* **Work instructions**:
**A)** According to the article on Earth's Deep History, which press published the book?
**B)** In the article on Earth's Deep History, rewrite the part that opens with the words "2014 book by Martin" and closes with "by religious groups.", renaming "historian" to "scholar".

* **Source passage**:
Earth's Deep History: How It Was Discovered and Why It Matters
- Author: Martin J. S. Rudwick
- Language: English
- Subject: Earth sciences, Natural history, Geological time, Religion and science
- Publisher: University of Chicago Press
- Publication date: 2014
- Pages: 392
- ISBN: 978-0-226-20409-3
- Preceded by: Worlds Before Adam

= Earth's Deep History =

2014 book by Martin J. S. Rudwick

Earth's Deep History is a 2014 book by historian and geologist Martin J. S. Rudwick about advances in geological time and deep history, a term for the development of Earth's history and the distant past of the human species. Reviews were largely positive although some criticized Rudwick's minimalism in relation to the conflict between science and religion and the rejection of evolution by religious groups.

==Synopsis==
From a geologist's perspective where everything has a history, Earth's Deep History explains how the discovery of the Earth's old age progressively moved humans from the center. It focuses on details of the difficult and slow path to knowledge, the difference between law-like and physical history and the interplay of science and religion. It explains how scholars gradually discovered and came to understand the mechanisms that shaped the Earth, rather than remaining limited by event reconstructions. Earth's Deep History is considered to be a more condensed and approachable overview than Rudwick's previous works like Worlds Before Adam.

==Reviews==
Editor Ted Nield, writing for the Geoscientist, praised the book and Rudwick's elegant prose, and added that Earth's Deep History is a more approachable summary of Rudwick's voluminous previous works, notably Bursting the Limits of Time and Worlds Before Adam. He concluded that "Our species' relegation to time's fringes surely merits, as a scientific revolution, proper respect. I didn't need convincing. This wonderful book will leave many more in no doubt."

Assistant professor of philosophy Joyce Havstad praised the book for its summary of the long and difficult path of knowledge that led to what we know, but also criticized it for unpersuasively downplaying the conflict between science and religion and for focusing on the difference between law-like and historical sciences. "The fact that there are many instances—which Rudwick has described, and in which such religious and scientific viewpoints do not conflict with one another—does not establish that there are few such instances then or now in which they do conflict with one another. ... I am afraid that dealing with [creationism]—and with the challenge it poses to successful scientific communication, education, investigation, and policy-making—is a daunting task that I face on a nearly daily basis, as a philosopher of science and a professor who teaches evolutionary theory, Earth science, and more to US undergraduates." She otherwise found persuasive how Earth's Deep History makes the distinction between "(a) theorizing historically that an event has happened, and (b) theorizing physically about how an event was caused". Her conclusion was "it's a very good book and I enjoyed reading it everywhere".

Professor and lecturer in Earth and Environmental Science Education Alison Stokes wrote for Times Higher Education magazine: "[Rudwick] succeeds in weaving together a compelling account of how Earth's timescale expanded to magnitudes far beyond those imagined by early scholars, and of the individuals responsible for advancing scientific thinking through their ideas and actions." She added "Although dismissed by Rudwick as a 'bizarre sideshow', the re-emergence of Young Earth creationism in the face of overwhelming scientific evidence to the contrary is nonetheless a frustrating state of affairs."

Christian apologetic group The BioLogos Foundation republished a review by paleontologist Ralph Stearley with a foreword by its vice-president Jim Stump. Stearley's review was originally written for journal Perspectives on Science and Christian Faith published by evolutionary creationist and Christian fellowship organization American Scientific Affiliation. Stearley praised Rudwick for expanding on the contributions of Christian scholars in the advancement of science in his works. He added: "It is written in an accessible style and sparkles with nearly one hundred illustrations, mostly reproductions of original illustrations or text pages from significant individuals ranging from James Ussher to contemporary astrogeologists. Along the way, the geological time-scale develops until it reaches its current scope and detail ... Rudwick cleanly narrates the step-by-step realization that Earth was an object with a long history". He also praised the book for presenting the view that faith and science never were at war. He concluded: "For its comprehensive scope, intelligibility, delightful illustrations, and at times bluntly personal approach, this volume is a treat. I highly recommend it as a solitary read or as an introduction to Martin Rudwick's other authoritative works."

* **Extracted information**:
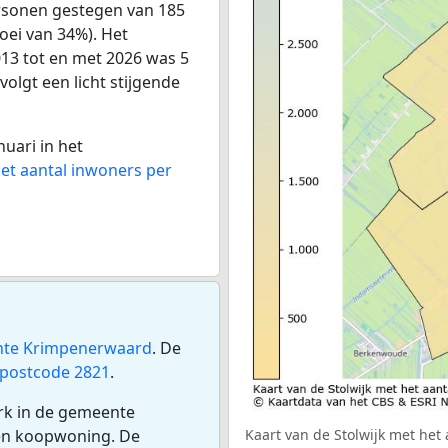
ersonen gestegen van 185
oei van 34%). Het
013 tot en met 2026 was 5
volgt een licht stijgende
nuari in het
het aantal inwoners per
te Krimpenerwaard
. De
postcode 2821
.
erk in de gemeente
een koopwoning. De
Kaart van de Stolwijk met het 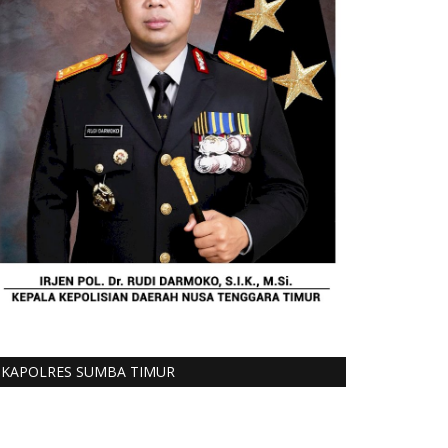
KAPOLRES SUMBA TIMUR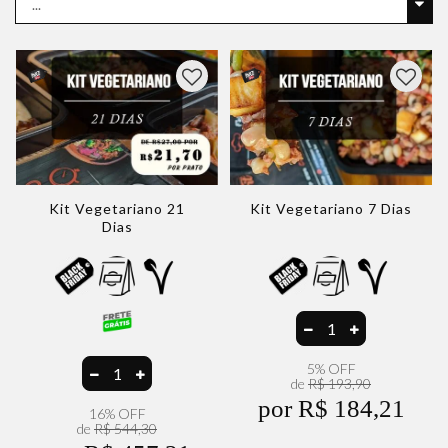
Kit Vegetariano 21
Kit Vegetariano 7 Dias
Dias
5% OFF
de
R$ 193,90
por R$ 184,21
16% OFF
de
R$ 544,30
==
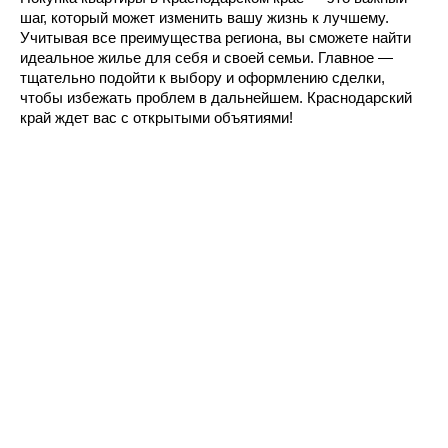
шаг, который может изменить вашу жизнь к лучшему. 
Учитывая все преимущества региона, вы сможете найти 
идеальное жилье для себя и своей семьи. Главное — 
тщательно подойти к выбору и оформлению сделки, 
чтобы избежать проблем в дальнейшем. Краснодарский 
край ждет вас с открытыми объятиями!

* **Numbered answers**:
**A)** University of Chicago Press

**B)**
2014 book by Martin J. S. Rudwick

Earth's Deep History is a 2014 book by scholar and geologist Martin J. S. Rudwick about advances in geological time and deep history, a term for the development of Earth's history and the distant past of the human species. Reviews were largely positive although some criticized Rudwick's minimalism in relation to the conflict between science and religion and the rejection of evolution by religious groups.